Liam appears at my elbow, pressing a whiskey into my hand like he can sense I’m seconds from losing my goddamn mind. “Here,” he says. “You look like you need it.”

I grunt, tossing it back in one go, my eyes never leaving the stage.

“She’s really something,” Liam muses, watching his sister with the same quiet reverence I can’t seem to shake. “Talented as hell.”

“The best.” I nod, my throat raw.

Liam studies me over the rim of his glass. “You know, for a guy who just won the Cup, you look like absolute shit.”

“Jeez. Thanks.”

“I’m just saying.” He shrugs. “If I’d just watched my girlfriend play the most heartbreaking rendition of ‘We Are the Champions’ ever arranged—while knowing she was about to leave me for another continent—I’d probably look like shit too.”

I turn to glare at him. “She’s not my girlfriend.”

“Then what is she?”

The question knocks the wind out of me.

What is she?

The woman I can’t stop thinking about. The one who made my house feel like a home again. The one who understands my daughter in ways I sometimes can’t.

“It’s complicated,” I say finally.

Liam snorts. “That’s one way to describe it.”

On stage, Erin bows, soaking in the applause. To anyone else, she looks radiant—poised, confident, in control. But I see the truth in the slight tremor in her fingers. The way her smile doesn’t quite reach her eyes.
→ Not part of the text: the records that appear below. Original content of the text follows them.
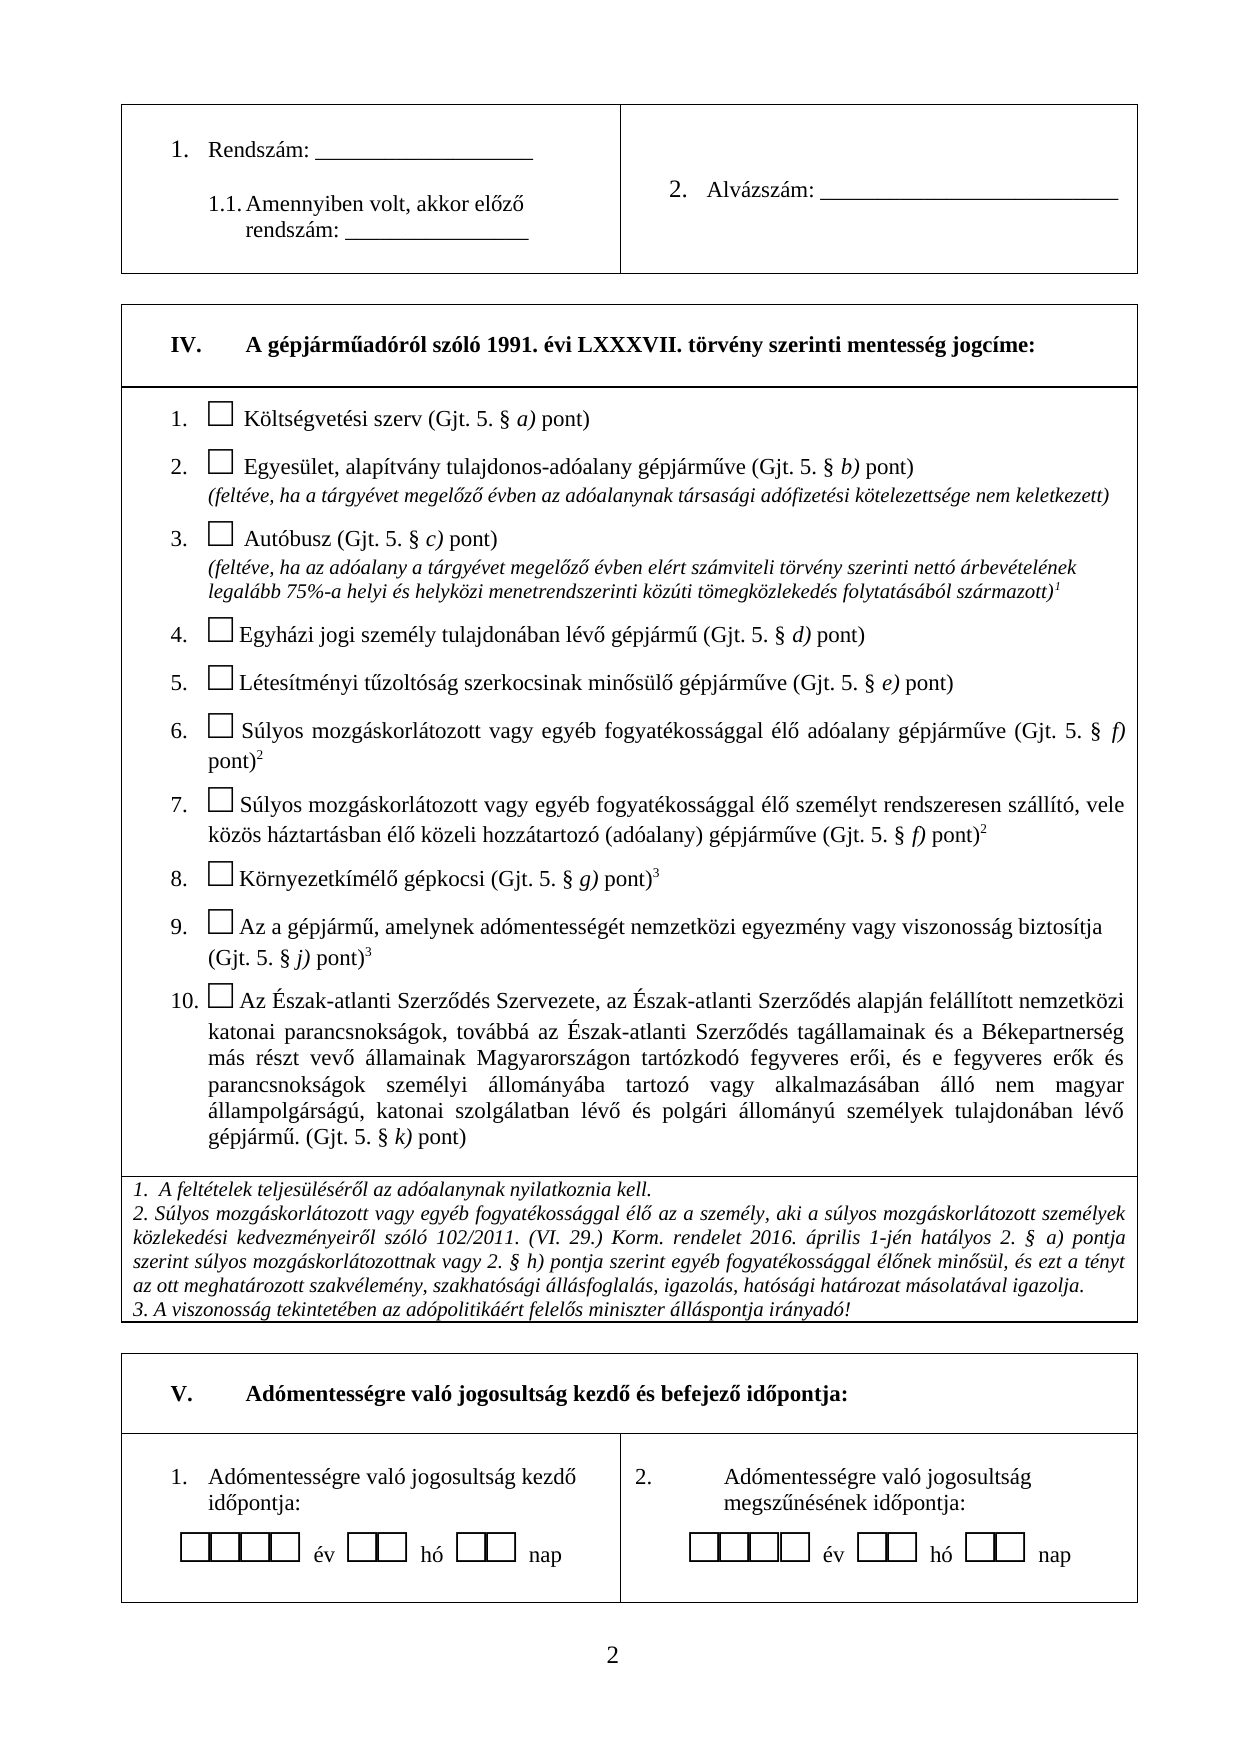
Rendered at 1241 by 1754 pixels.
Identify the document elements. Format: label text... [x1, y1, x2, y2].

table_cell Rendszám: ___________________ Amennyiben volt, akkor előző rendszám: ________________ [122, 105, 620, 272]
table_cell Adómentességre való jogosultság kezdő időpontja: □□□□ év □□ hó □□ nap [122, 1434, 620, 1602]
table_header Adómentességre való jogosultság kezdő és befejező időpontja: [122, 1354, 1137, 1433]
table_cell 1. A feltételek teljesüléséről az adóalanynak nyilatkoznia kell. 2. Súlyos mozgáskorlátozott vagy egyéb fogyatékossággal élő az a személy, aki a súlyos mozgáskorlátozott személyek közlekedési kedvezményeiről szóló 102/2011. (VI. 29.) Korm. rendelet 2016. április 1-jén hatályos 2. § a) pontja szerint súlyos mozgáskorlátozottnak vagy 2. § h) pontja szerint egyéb fogyatékossággal élőnek minősül, és ezt a tényt az ott meghatározott szakvélemény, szakhatósági állásfoglalás, igazolás, hatósági határozat másolatával igazolja. 3. A viszonosság tekintetében az adópolitikáért felelős miniszter álláspontja irányadó! [122, 1177, 1137, 1321]
table_cell Alvázszám: __________________________ [621, 105, 1137, 272]
table_cell Adómentességre való jogosultság megszűnésének időpontja: □□□□ év □□ hó □□ nap [621, 1434, 1137, 1602]
table_header A gépjárműadóról szóló 1991. évi LXXXVII. törvény szerinti mentesség jogcíme: [122, 305, 1137, 386]
table_cell □ Költségvetési szerv (Gjt. 5. § a) pont) □ Egyesület, alapítvány tulajdonos-adóalany gépjárműve (Gjt. 5. § b) pont) (feltéve, ha a tárgyévet megelőző évben az adóalanynak társasági adófizetési kötelezettsége nem keletkezett) □ Autóbusz (Gjt. 5. § c) pont) (feltéve, ha az adóalany a tárgyévet megelőző évben elért számviteli törvény szerinti nettó árbevételének legalább 75%-a helyi és helyközi menetrendszerinti közúti tömegközlekedés folytatásából származott)1 □ Egyházi jogi személy tulajdonában lévő gépjármű (Gjt. 5. § d) pont) □ Létesítményi tűzoltóság szerkocsinak minősülő gépjárműve (Gjt. 5. § e) pont) □ Súlyos mozgáskorlátozott vagy egyéb fogyatékossággal élő adóalany gépjárműve (Gjt. 5. § f) pont)2 □ Súlyos mozgáskorlátozott vagy egyéb fogyatékossággal élő személyt rendszeresen szállító, vele közös háztartásban élő közeli hozzátartozó (adóalany) gépjárműve (Gjt. 5. § f) pont)2 □ Környezetkímélő gépkocsi (Gjt. 5. § g) pont)3 □ Az a gépjármű, amelynek adómentességét nemzetközi egyezmény vagy viszonosság biztosítja (Gjt. 5. § j) pont)3 □ Az Észak-atlanti Szerződés Szervezete, az Észak-atlanti Szerződés alapján felállított nemzetközi katonai parancsnokságok, továbbá az Észak-atlanti Szerződés tagállamainak és a Békepartnerség más részt vevő államainak Magyarországon tartózkodó fegyveres erői, és e fegyveres erők és parancsnokságok személyi állományába tartozó vagy alkalmazásában álló nem magyar állampolgárságú, katonai szolgálatban lévő és polgári állományú személyek tulajdonában lévő gépjármű. (Gjt. 5. § k) pont) [122, 388, 1137, 1176]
Our gazes collide across the room.

For a split second, the world shifts.

Longing. Confusion. Need.

Then Luka fucking materializes in front of me, blocking my path.

I barely rein in my groan. “Not now, Havran.”

“Now, exactly now,” he says, his accent wrapping around the words like silk as he throws an arm around the shoulder of the tall, dark-haired man beside him. “I would like to introduce my boyfriend, Marko.”

My brain flatlines.

“Your…what?”

Marko extends a hand, looking far too entertained by this situation. “Pleasure to meet you, Dmitri. I’ve heard so much about the famous Russian bear.”

I shake his hand on autopilot, still recalibrating. “Uh...can’t say the same about you, I’m afraid.”

Luka beams. “Marko runs the music program in Dubrovnik.”

The picture in my head rearranges so fast I almost get whiplash.

I exhale, tension I didn’t realize I was holding draining from my shoulders. “Just for the record,” I say flatly, “if you were into women, I would have fought you to the death for her.”